The Four Corners of the Sky_ A Novel - Michael Malone [111]
Jack Peregrine raised himself with effort. His taped palms had the look of someone about to pull on boxing gloves. “Beautiful. You’re just gorgeous.”
Annie stepped aside so the slanted light didn’t strike her. She tried for irony but couldn’t keep sorrow from her voice. “So, Coach Ronny, what’s wrong with you? Are you ill or did somebody beat you up?”
He made an effort at a grin. “Like the Ringo Kid said, ‘There are some things a man just can’t run away from.’” Slowly he wriggled his fingers. “A man can try but some times he’s just not fast enough.”
“What happened to your hands?”
He held them out to her. “You should see the rest of me. Raffy saved the day.”
The Cuban returned to the bedside to corroborate. “He was lying there, blood everywhere, and I leaned down and he whispered, ‘Raffy!’”
“I thought I was yelling, ‘Raffy!’ If he hadn’t dragged me off the sidewalk and gotten me in here to Chamayra, I’d be dead.”
“Inevitable,” Raffy agreed.
“Or worse,” her father said. “I’d be in jail. Somebody across the street had watched these guys kicking me to the curb and called 911. We saw the squad car arrive.”
“We were hiding right out there by the dumpster, waiting for Chamayra to let us in before the bastards came back or your poor dad bled to death. The cops looked around but they didn’t see us.” Raffy kissed his cross then returned to the window where he banged his back ferociously against the wall. “Those bastard s.o.b. pingitas! They would chainsaw the fingers off Elton John.”
Her father gestured at his friend’s bandage. “What happened to your hand?”
“Her dog bit me,” Raffy explained. “It’s okay. I can still play. She’s got your metal case, Jack. And she’s got the emerald. And she knows the codes.”
Jack smiled. “Good girl.” He nodded at the Cuban who excused himself; he’d keep watch by the door.
Annie arched her Colbert eyebrow at her father. “Even s.o.b.s have reasons for what they do…So, did ‘these guys’ have any particular reason to kill you?”
Jack smiled. “Ah, you were a skeptic before you could walk and you’re still a skeptic.”
She shook her head at him. “This isn’t skeptical; it’s a real question: Wouldn’t sitting in jail be preferable to being kicked to death?”
He shrugged, a frail version of his old nonchalant style. “For some people it’s heights, for some it’s rats, for me it’s jail. Sorry I skipped out on you in St. Louis but I couldn’t take the chance.”
“Hey.” She mimicked his shrug. “Nothing new.”
He moved in the bed as if adjusting to pain. “Thanks for bringing the King. Sorry I couldn’t fly with you.”
She told him the plane was now in the Hopper lot at the St. Louis airport.
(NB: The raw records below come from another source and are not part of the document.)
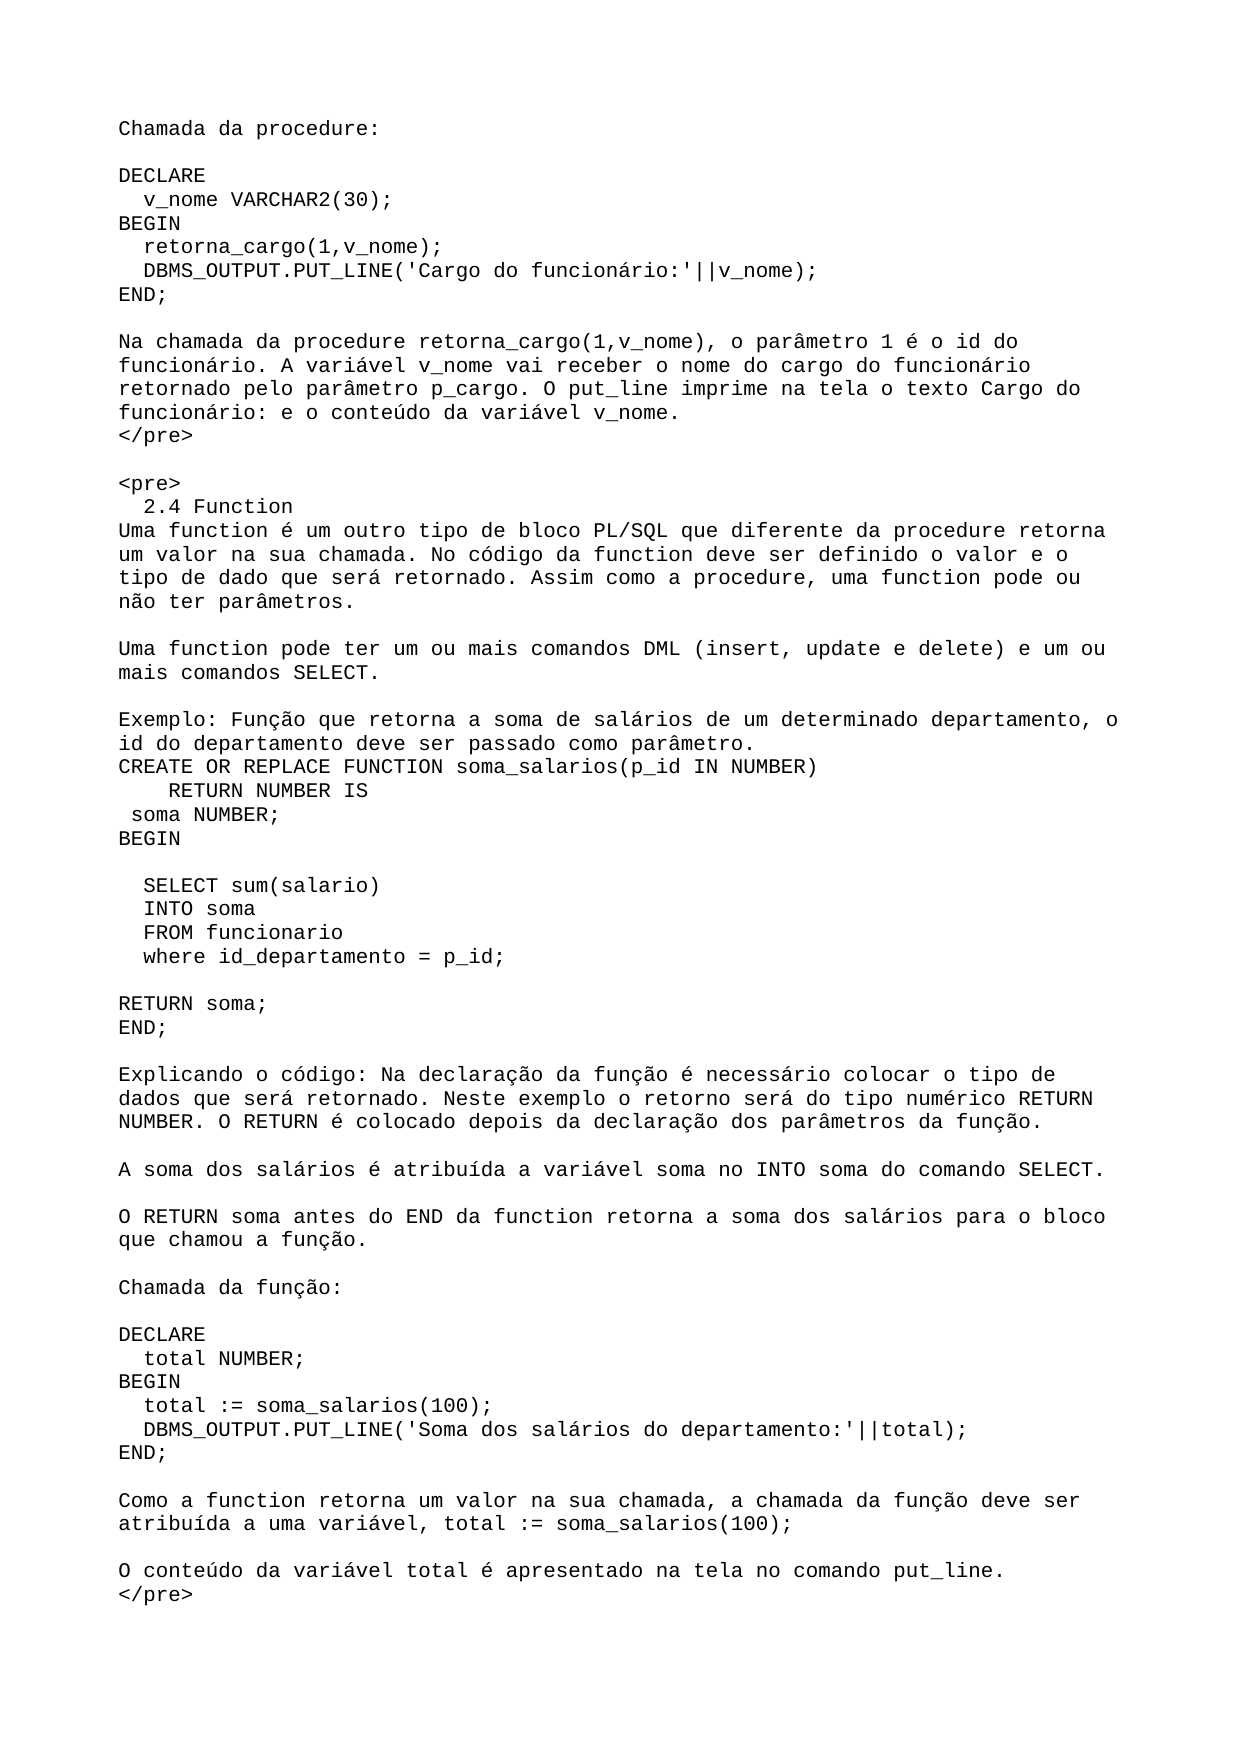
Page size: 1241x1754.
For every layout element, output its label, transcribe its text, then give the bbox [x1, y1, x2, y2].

text total NUMBER; [118, 1348, 1122, 1371]
text Chamada da procedure: [118, 118, 1122, 142]
text retorna_cargo(1,v_nome); [118, 236, 1122, 260]
text Explicando o código: Na declaração da função é necessário colocar o tipo de dados que será retornado. Neste exemplo o retorno será do tipo numérico RETURN NUMBER. O RETURN é colocado depois da declaração dos parâmetros da função. [118, 1064, 1122, 1135]
text O conteúdo da variável total é apresentado na tela no comando put_line. [118, 1561, 1122, 1584]
text </pre> [118, 426, 1122, 449]
text RETURN soma; [118, 993, 1122, 1017]
text 2.4 Function [118, 496, 1122, 520]
text Uma function pode ter um ou mais comandos DML (insert, update e delete) e um ou mais comandos SELECT. [118, 638, 1122, 686]
text O RETURN soma antes do END da function retorna a soma dos salários para o bloco que chamou a função. [118, 1206, 1122, 1253]
text END; [118, 1017, 1122, 1040]
text total := soma_salarios(100); [118, 1395, 1122, 1419]
text DECLARE [118, 1324, 1122, 1348]
text Chamada da função: [118, 1277, 1122, 1300]
text Na chamada da procedure retorna_cargo(1,v_nome), o parâmetro 1 é o id do funcionário. A variável v_nome vai receber o nome do cargo do funcionário retornado pelo parâmetro p_cargo. O put_line imprime na tela o texto Cargo do funcionário: e o conteúdo da variável v_nome. [118, 331, 1122, 426]
text <pre> [118, 473, 1122, 496]
text DECLARE [118, 165, 1122, 189]
text Como a function retorna um valor na sua chamada, a chamada da função deve ser atribuída a uma variável, total := soma_salarios(100); [118, 1489, 1122, 1537]
text BEGIN [118, 1371, 1122, 1395]
text FROM funcionario [118, 922, 1122, 946]
text Exemplo: Função que retorna a soma de salários de um determinado departamento, o id do departamento deve ser passado como parâmetro. [118, 709, 1122, 757]
text DBMS_OUTPUT.PUT_LINE('Cargo do funcionário:'||v_nome); [118, 260, 1122, 284]
text v_nome VARCHAR2(30); [118, 189, 1122, 213]
text INTO soma [118, 898, 1122, 922]
text CREATE OR REPLACE FUNCTION soma_salarios(p_id IN NUMBER) [118, 757, 1122, 780]
text where id_departamento = p_id; [118, 946, 1122, 969]
text BEGIN [118, 213, 1122, 236]
text DBMS_OUTPUT.PUT_LINE('Soma dos salários do departamento:'||total); [118, 1419, 1122, 1442]
text Uma function é um outro tipo de bloco PL/SQL que diferente da procedure retorna um valor na sua chamada. No código da function deve ser definido o valor e o tipo de dado que será retornado. Assim como a procedure, uma function pode ou não ter parâmetros. [118, 520, 1122, 615]
text </pre> [118, 1584, 1122, 1608]
text END; [118, 1442, 1122, 1466]
text SELECT sum(salario) [118, 875, 1122, 898]
text BEGIN [118, 827, 1122, 851]
text RETURN NUMBER IS [118, 780, 1122, 804]
text END; [118, 284, 1122, 307]
text soma NUMBER; [118, 804, 1122, 827]
text A soma dos salários é atribuída a variável soma no INTO soma do comando SELECT. [118, 1158, 1122, 1182]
The engine had died on her while she was landing.
He murmured so quietly she had to bend over his pillow to hear him. “Thanks for trying.”
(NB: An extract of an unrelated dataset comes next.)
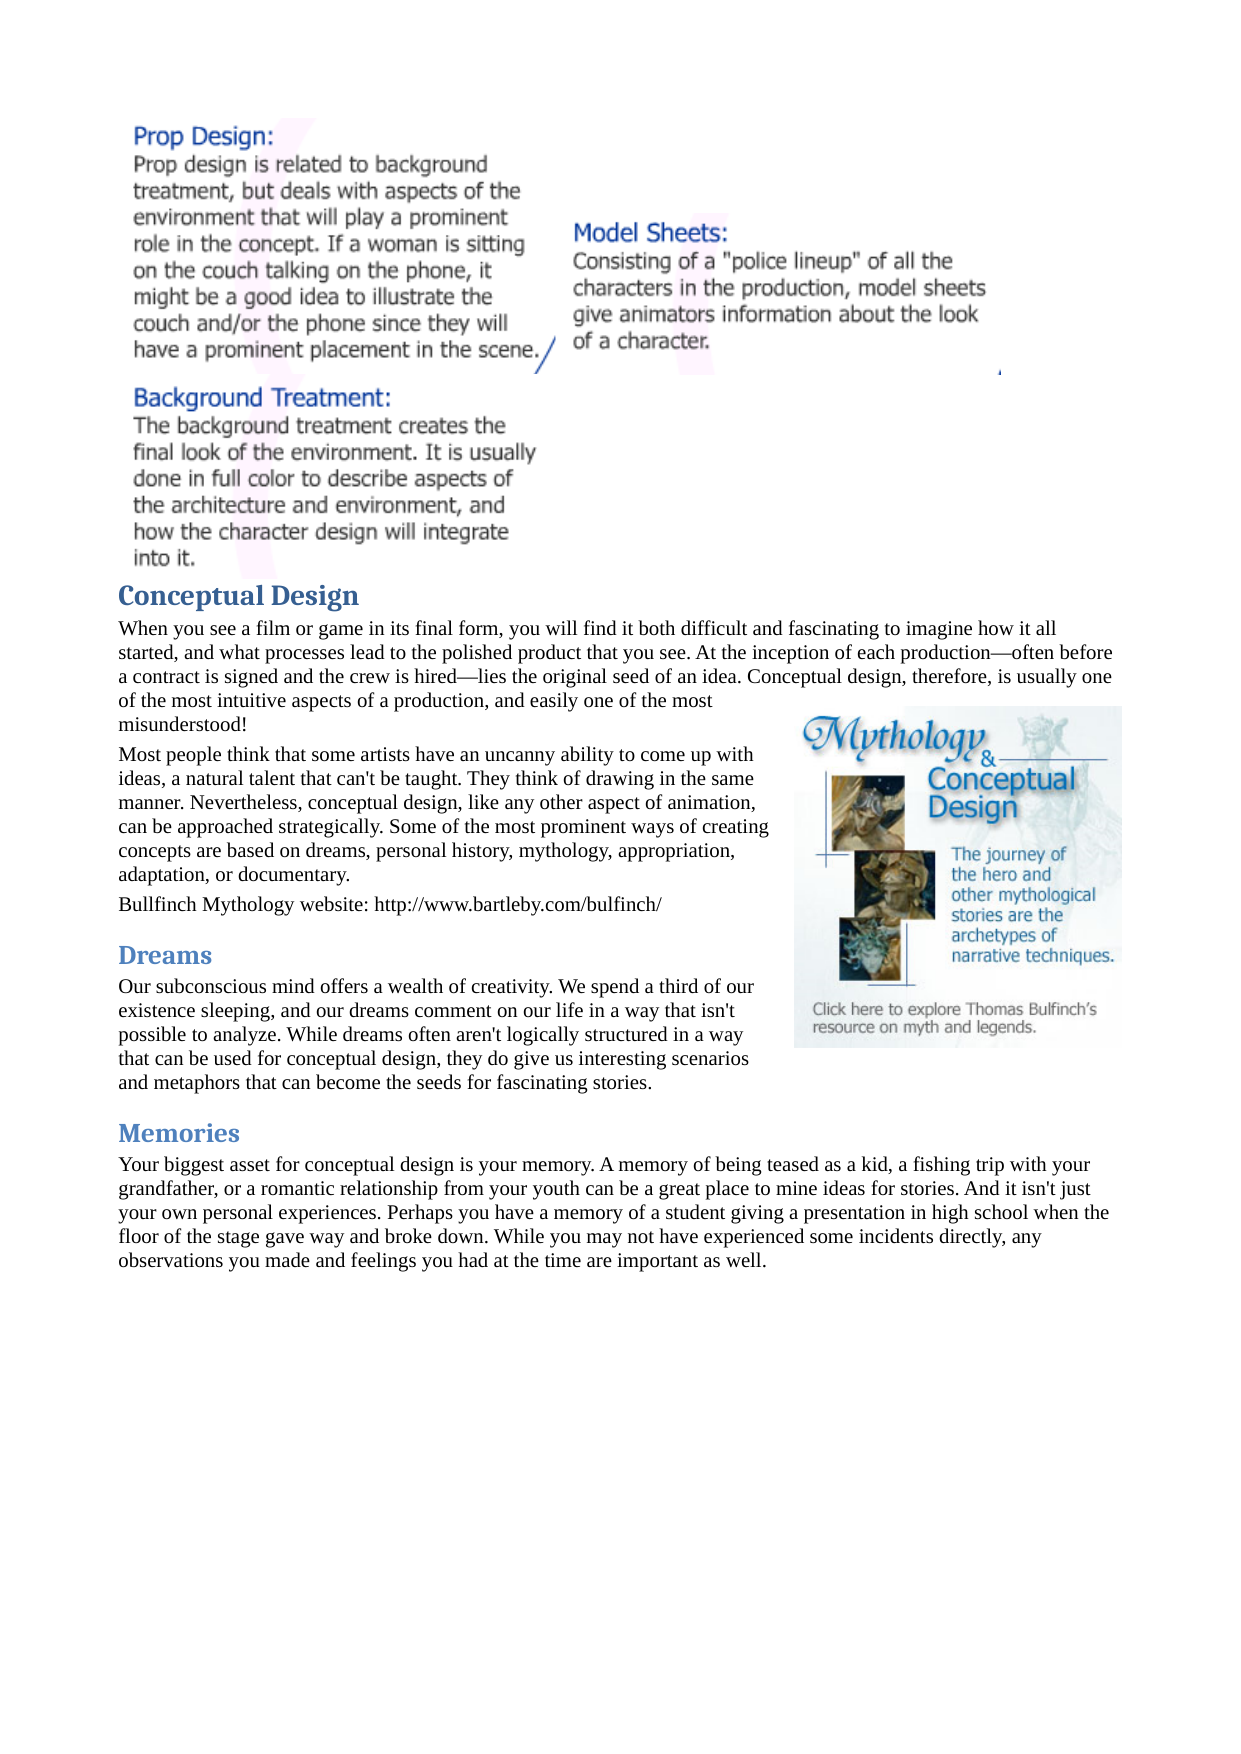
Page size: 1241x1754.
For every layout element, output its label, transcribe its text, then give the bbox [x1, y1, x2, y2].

“You’re welcome. Thanks for the card at the Admirals Club. A little soupy.” She pulled the crumpled flowery To My Daughter birthday card from the flight jacket.
He shook his head, looking baffled. “I didn’t leave this at the Admirals Club.” He read it aloud. “‘Annie. Wrong to get you involved. Stay out of this. Go home. Love you.’ I didn’t write this. Who told you I did?”
“The receptionists at the Admirals Club. Well, they said an old woman brought it in and told them someone had asked her to leave it at the Admirals Club for me.”
He looked concerned. “An old woman?”
Annie let out a breath. “Don’t try. You know you wrote it. Who else?” She put the card in her purse.
Frowning, he insisted, “Does it sound like me?”
“How would I know?” She tossed his jacket on the bed. “Here’s your jacket. So is it mainly criminals who’re after you or mainly the Miami police or the St. Louis police or what?”
He sounded preoccupied, his thoughts still on the birthday card. “People get in a rut; they keep doing what they’re paid to do. Could be anything; happens to be me they’re after.”
She told him she’d just gotten an anonymous call from a woman, a warning to keep away from him.